(Blok Teks)
PBB: Korut ‘Mungkin’ Kembangkan Perangkat Nuklir Miniatur untuk Rudal Balistik
Berita Baru, Internasional – Pada hari Senin (3/8), Komite Sanksi Dewan Keamanan Perserikatan Bangsa-Bangsa tentang Korea Utara (Korut) mengeluarkan laporan rahasia yang mengklaim bahwa Republik Rakyat Demokratik Korea (DPRK) melanggar sanksi dan kemungkinan mengembangkan miniatur perangkat nuklir yang terpasang untuk hulu ledak rudal balistik, menurut Reuters.
Komite independen yang memantau sanksi-sanksi itu beranggotakan 15 negara, namun Reuters mengatakan tidak bisa mengidentifikasi 15 negara itu.
Laporan itu juga mengatakan Korut mengembangkan program nuklir dan produksi uranium yang diperkaya.
“Republik Rakyat Demokratik Korea sedang melanjutkan program nuklirnya, termasuk produksi uranium yang semakin diperkaya dan pembangunan reaktor air ringan eksperimental. Sebuah Negara Anggota menilai bahwa Republik Rakyat Demokratik Korea sedang melanjutkan produksi senjata nuklir,” menurut laporan rahasia itu.
Laporan sementara juga merinci bahwa beberapa negara percaya Pyongyang mungkin mengembangkan perangkat nuklir miniatur agar sesuai dengan hulu ledak rudal balistiknya.

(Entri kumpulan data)
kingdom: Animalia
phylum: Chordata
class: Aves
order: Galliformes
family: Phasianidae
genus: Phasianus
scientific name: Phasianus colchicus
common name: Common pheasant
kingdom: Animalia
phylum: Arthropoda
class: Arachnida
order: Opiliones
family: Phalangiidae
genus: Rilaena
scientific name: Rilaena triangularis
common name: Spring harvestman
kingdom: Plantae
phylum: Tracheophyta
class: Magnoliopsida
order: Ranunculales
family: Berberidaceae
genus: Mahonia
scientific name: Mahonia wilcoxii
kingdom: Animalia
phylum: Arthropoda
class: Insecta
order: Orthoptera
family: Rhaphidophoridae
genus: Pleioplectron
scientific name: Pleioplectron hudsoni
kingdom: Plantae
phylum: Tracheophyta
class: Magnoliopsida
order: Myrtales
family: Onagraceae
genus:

(Petunjuk Tugas)
Menurut teks berita, berapa jumlah negara anggota komite independen yang memantau sanksi terhadap Korea Utara? Baris-baris data ini adalah bahan tersendiri yang terpisah dari teks berita.

(Jawaban)
15 negara.